## Start SUPPLIED MATERIAL

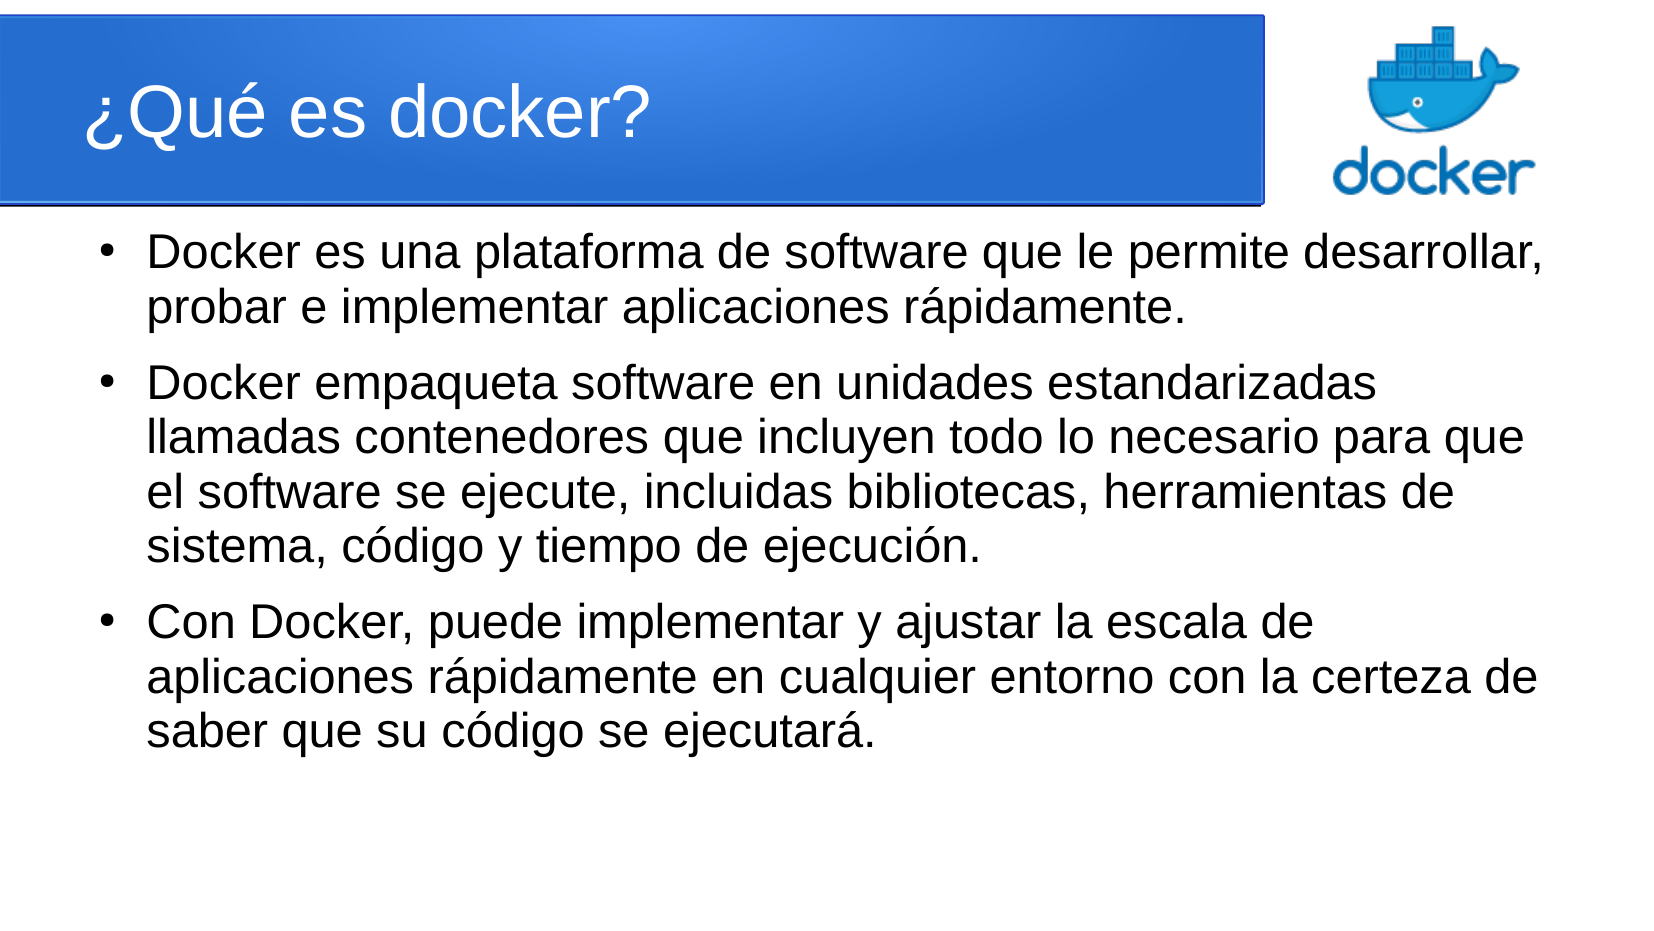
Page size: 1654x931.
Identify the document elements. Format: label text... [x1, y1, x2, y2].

title ¿Qué es docker? [82, 35, 1216, 189]
list Docker es una plataforma de software que le permite desarrollar, probar e implementar aplicaciones rápidamente. Docker empaqueta software en unidades estandarizadas llamadas contenedores que incluyen todo lo necesario para que el software se ejecute, incluidas bibliotecas, herramientas de sistema, código y tiempo de ejecución. Con Docker, puede implementar y ajustar la escala de aplicaciones rápidamente en cualquier entorno con la certeza de saber que su código se ejecutará. [82, 224, 1571, 764]
picture [1216, 11, 1653, 217]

## End SUPPLIED MATERIAL

> **SHORT EXERCISE**
Can you duplicate every line of the records above word for word, leaving the pictures out of your answer?

> **EXPECTED OUTPUT**
Page size: 1654x931.
Identify the document elements. Format: label text... [x1, y1, x2, y2].

title ¿Qué es docker? [82, 35, 1216, 189]
list Docker es una plataforma de software que le permite desarrollar, probar e implementar aplicaciones rápidamente. Docker empaqueta software en unidades estandarizadas llamadas contenedores que incluyen todo lo necesario para que el software se ejecute, incluidas bibliotecas, herramientas de sistema, código y tiempo de ejecución. Con Docker, puede implementar y ajustar la escala de aplicaciones rápidamente en cualquier entorno con la certeza de saber que su código se ejecutará. [82, 224, 1571, 764]
picture [1216, 11, 1653, 217]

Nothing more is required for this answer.